Other researchers suggest bathing increases blood circulation, body temperature, and the production of nitric oxide in the body, which appear to confer the positive benefits.

The correlations between bathing and positive health outcomes are promising, but they don't yet point to cause and effect.

"This was a cross-sectional study," Katsuyama explains. "To build the evidence of the benefits of heat therapy, a prospective study will be needed."

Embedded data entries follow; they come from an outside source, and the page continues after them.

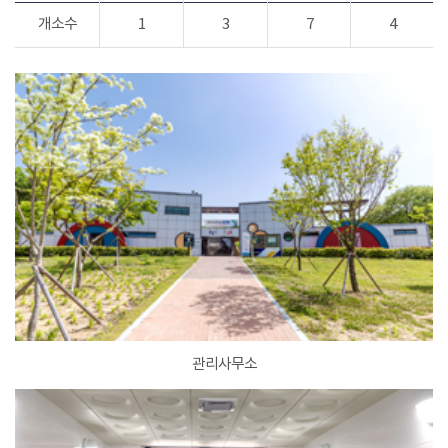
개소수
1
3
7
4
관리사무소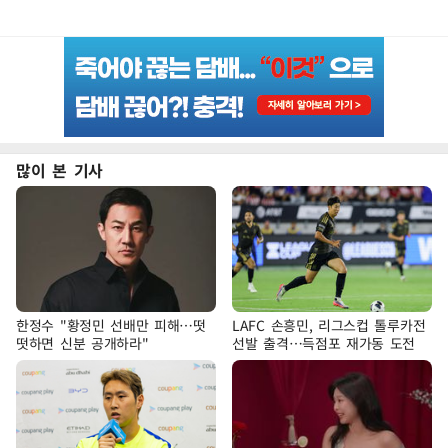
많이 본 기사
한정수 "황정민 선배만 피해…떳
LAFC 손흥민, 리그스컵 톨루카전
떳하면 신분 공개하라"
선발 출격…득점포 재가동 도전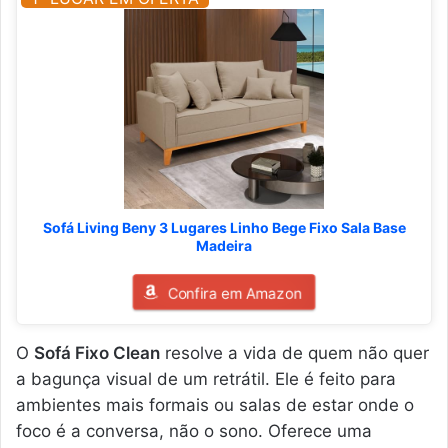
Sofá Living Beny 3 Lugares Linho Bege Fixo Sala Base
Madeira
Confira em Amazon
O
Sofá Fixo Clean
resolve a vida de quem não quer
a bagunça visual de um retrátil. Ele é feito para
ambientes mais formais ou salas de estar onde o
foco é a conversa, não o sono. Oferece uma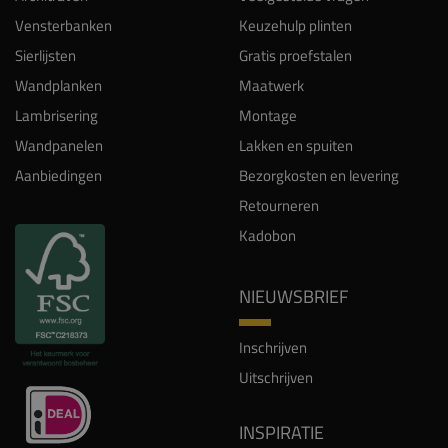
Vensterbanken
Keuzehulp plinten
Sierlijsten
Gratis proefstalen
Wandplanken
Maatwerk
Lambrisering
Montage
Wandpanelen
Lakken en spuiten
Aanbiedingen
Bezorgkosten en levering
Retourneren
Kadobon
NIEUWSBRIEF
Inschrijven
Uitschrijven
INSPIRATIE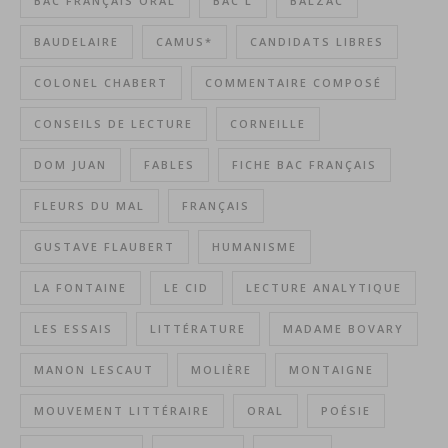
BAC FRANÇAIS ORAL
BAC L
BALZAC
BAUDELAIRE
CAMUS*
CANDIDATS LIBRES
COLONEL CHABERT
COMMENTAIRE COMPOSÉ
CONSEILS DE LECTURE
CORNEILLE
DOM JUAN
FABLES
FICHE BAC FRANÇAIS
FLEURS DU MAL
FRANÇAIS
GUSTAVE FLAUBERT
HUMANISME
LA FONTAINE
LE CID
LECTURE ANALYTIQUE
LES ESSAIS
LITTÉRATURE
MADAME BOVARY
MANON LESCAUT
MOLIÈRE
MONTAIGNE
MOUVEMENT LITTÉRAIRE
ORAL
POÉSIE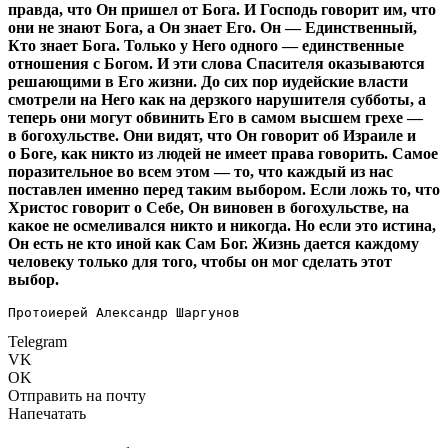
правда, что Он пришел от Бога. И Господь говорит им, что
они не знают Бога, а Он знает Его. Он — Единственный,
Кто знает Бога. Только у Него одного — единственные
отношения с Богом. И эти слова Спасителя оказываются
решающими в Его жизни. До сих пор иудейские власти
смотрели на Него как на дерзкого нарушителя субботы, а
теперь они могут обвинить Его в самом высшем грехе —
в богохульстве. Они видят, что Он говорит об Израиле и
о Боге, как никто из людей не имеет права говорить. Самое
поразительное во всем этом — то, что каждый из нас
поставлен именно перед таким выбором. Если ложь то, что
Христос говорит о Себе, Он виновен в богохульстве, на
какое не осмеливался никто и никогда. Но если это истина,
Он есть не кто иной как Сам Бог. Жизнь дается каждому
человеку только для того, чтобы он мог сделать этот
выбор.
Протоиерей Александр Шаргунов
Telegram
VK
OK
Отправить на почту
Напечатать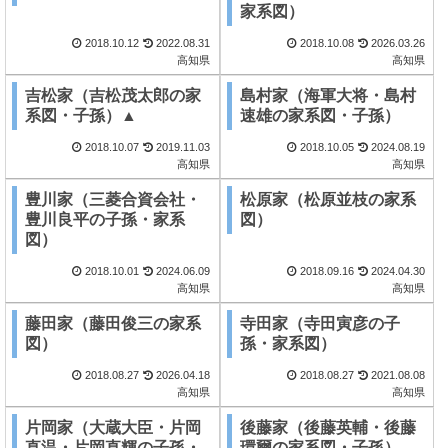
家系図）
2018.10.12
2022.08.31
2018.10.08
2026.03.26
高知県
高知県
吉松家（吉松茂太郎の家
島村家（海軍大将・島村
系図・子孫）▲
速雄の家系図・子孫）
2018.10.07
2019.11.03
2018.10.05
2024.08.19
高知県
高知県
豊川家（三菱合資会社・
松原家（松原並枝の家系
豊川良平の子孫・家系
図）
図）
2018.10.01
2024.06.09
2018.09.16
2024.04.30
高知県
高知県
藤田家（藤田俊三の家系
寺田家（寺田寅彦の子
図）
孫・家系図）
2018.08.27
2026.04.18
2018.08.27
2021.08.08
高知県
高知県
片岡家（大蔵大臣・片岡
後藤家（後藤英輔・後藤
直温・片岡直輝の子孫・
環爾の家系図・子孫）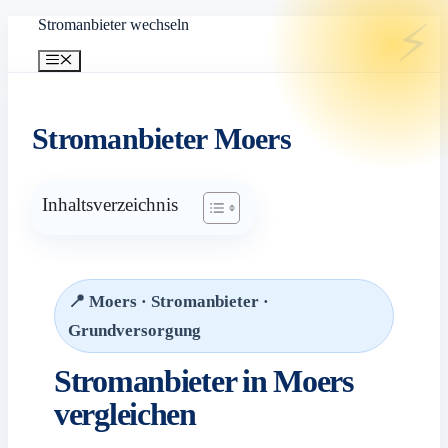
Zum
Stromanbieter wechseln
Inhalt
springen
Menü
Stromanbieter Moers
Inhaltsverzeichnis
📍 Moers · Stromanbieter ·
Grundversorgung
Stromanbieter in Moers
vergleichen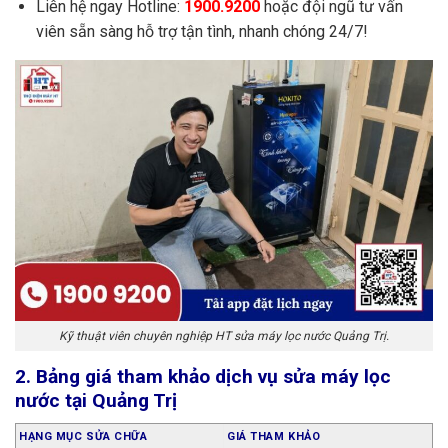
Liên hệ ngay Hotline:
1900.9200
hoặc đội ngũ tư vấn
viên sẵn sàng hỗ trợ tận tình, nhanh chóng 24/7!
Kỹ thuật viên chuyên nghiệp HT sửa máy lọc nước Quảng Trị.
2. Bảng giá tham khảo dịch vụ sửa máy lọc
nước tại Quảng Trị
HẠNG MỤC SỬA CHỮA
GIÁ THAM KHẢO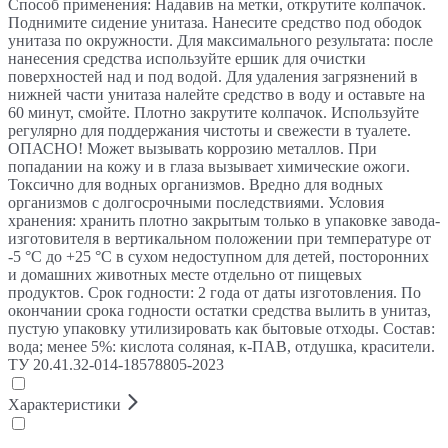
Способ применения: Надавив на метки, открутите колпачок.
Поднимите сидение унитаза. Нанесите средство под ободок
унитаза по окружности. Для максимального результата: после
нанесения средства используйте ершик для очистки
поверхностей над и под водой. Для удаления загрязнений в
нижней части унитаза налейте средство в воду и оставьте на
60 минут, смойте. Плотно закрутите колпачок. Используйте
регулярно для поддержания чистоты и свежести в туалете.
ОПАСНО! Может вызывать коррозию металлов. При
попадании на кожу и в глаза вызывает химические ожоги.
Токсично для водных организмов. Вредно для водных
организмов с долгосрочными последствиями. Условия
хранения: хранить плотно закрытым только в упаковке завода-
изготовителя в вертикальном положении при температуре от
-5 °С до +25 °С в сухом недоступном для детей, посторонних
и домашних животных месте отдельно от пищевых
продуктов. Срок годности: 2 года от даты изготовления. По
окончании срока годности остатки средства вылить в унитаз,
пустую упаковку утилизировать как бытовые отходы. Состав:
вода; менее 5%: кислота соляная, к-ПАВ, отдушка, красители.
ТУ 20.41.32-014-18578805-2023
Характеристики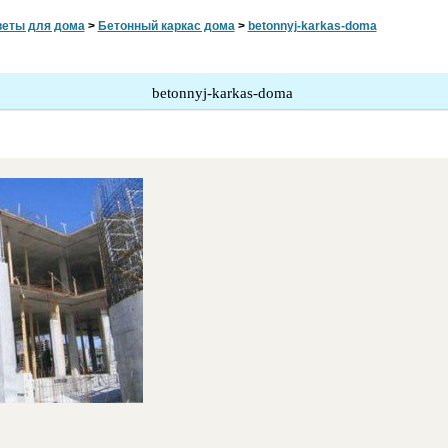
веты для дома
>
Бетонный каркас дома
>
betonnyj-karkas-doma
betonnyj-karkas-doma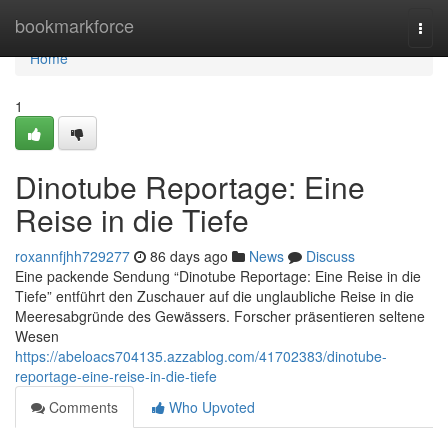
Home
bookmarkforce
Togg
navi
Home
1
Dinotube Reportage: Eine
Reise in die Tiefe
roxannfjhh729277
86 days ago
News
Discuss
Eine packende Sendung “Dinotube Reportage: Eine Reise in die
Tiefe” entführt den Zuschauer auf die unglaubliche Reise in die
Meeresabgründe des Gewässers. Forscher präsentieren seltene
Wesen
https://abeloacs704135.azzablog.com/41702383/dinotube-
reportage-eine-reise-in-die-tiefe
Comments
Who Upvoted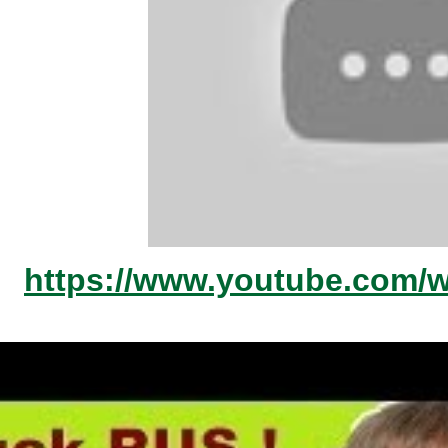
https://www.youtube.com/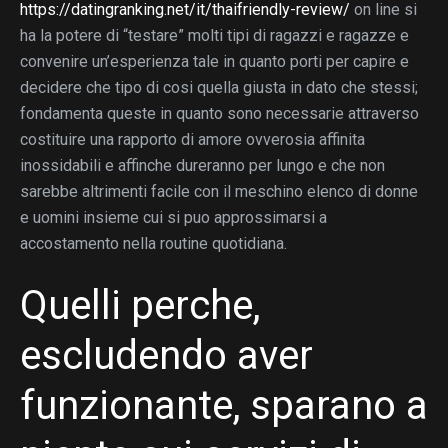
https://datingranking.net/it/thaifriendly-review/
on line si
ha la potere di “testare” molti tipi di ragazzi e ragazze e
convenire un’esperienza tale in quanto porti per capire e
decidere che tipo di cosi quella giusta in dato che stessi;
fondamenta queste in quanto sono necessarie attraverso
costituire una rapporto di amore ovverosia affinita
inossidabili e affinche dureranno per lungo e che non
sarebbe altrimenti facile con il meschino elenco di donne
e uomini insieme cui si puo approssimarsi a
accostamento nella routine quotidiana.
Quelli perche,
escludendo aver
funzionante, sparano a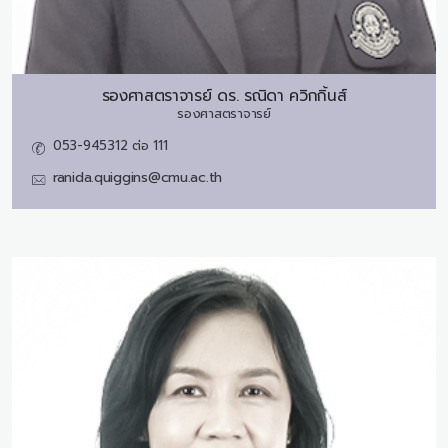
รองศาสตราจารย์ ดร.
รณิดา ควิกกิ้นส์
รองศาสตราจารย์
053-945312 ต่อ 111
ranida.quiggins@cmu.ac.th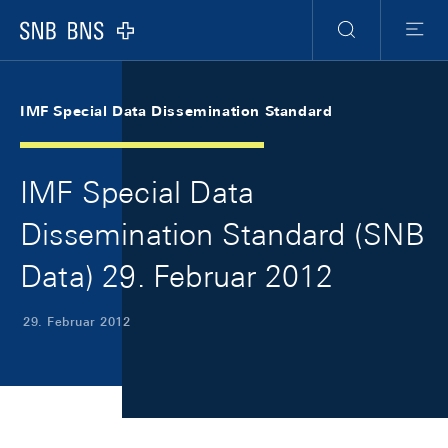
Skip Links Navigation
Header
Meta Navigation
Logo
Suche
Menu
IMF Special Data Dissemination Standard
IMF Special Data
Dissemination Standard (SNB
Data) 29. Februar 2012
29. Februar 2012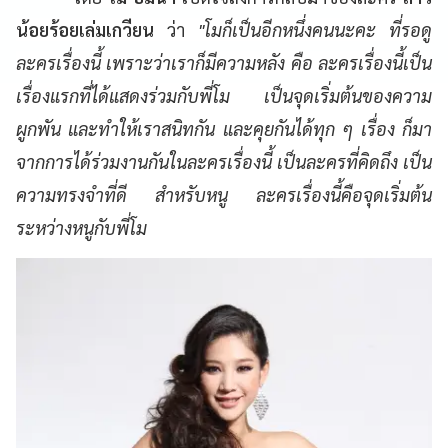
น้อยร้อยเล่มเกวียน
ว่า
"โมก็เป็นอีกหนึ่งคนนะคะ ที่รอดู
ละครเรื่องนี้ เพราะว่าเราก็มีความหลัง คือ ละครเรื่องนี้เป็น
เรื่องแรกที่ได้แสดงร่วมกับพี่โม เป็นจุดเริ่มต้นของความ
ผูกพัน และทำให้เราสนิทกัน และคุยกันได้ทุก ๆ เรื่อง ก็มา
จากการได้ร่วมงานกันในละครเรื่องนี้ เป็นละครที่คิดถึง เป็น
ความทรงจำที่ดี สำหรับหนู ละครเรื่องนี้คือจุดเริ่มต้น
ระหว่างหนูกับพี่โม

LONGEVITY HACKS is a regular series from Inverse on the science-backed strategies to live better, healthier, and longer without medicine.

HOW THIS AFFECTS LONGEVITY — Researchers discover people with type 2 diabetes who bathe regularly have greater blood sugar control, lower blood pressure, and lower BMIs.

WHY IT'S A HACK — Although the evidence is preliminary, it suggests a regularly soaking in hot water may help people with type 2 diabetes better manage their disease.

SCIENCE IN ACTION — Heat therapy including bathing is a relatively promising and cheap intervention to help treat obesity and diabetes. Researchers suggest bathing a few times per week for at least 15 minutes at a time at 40 degrees Celsius, or 104 degrees Fahrenheit.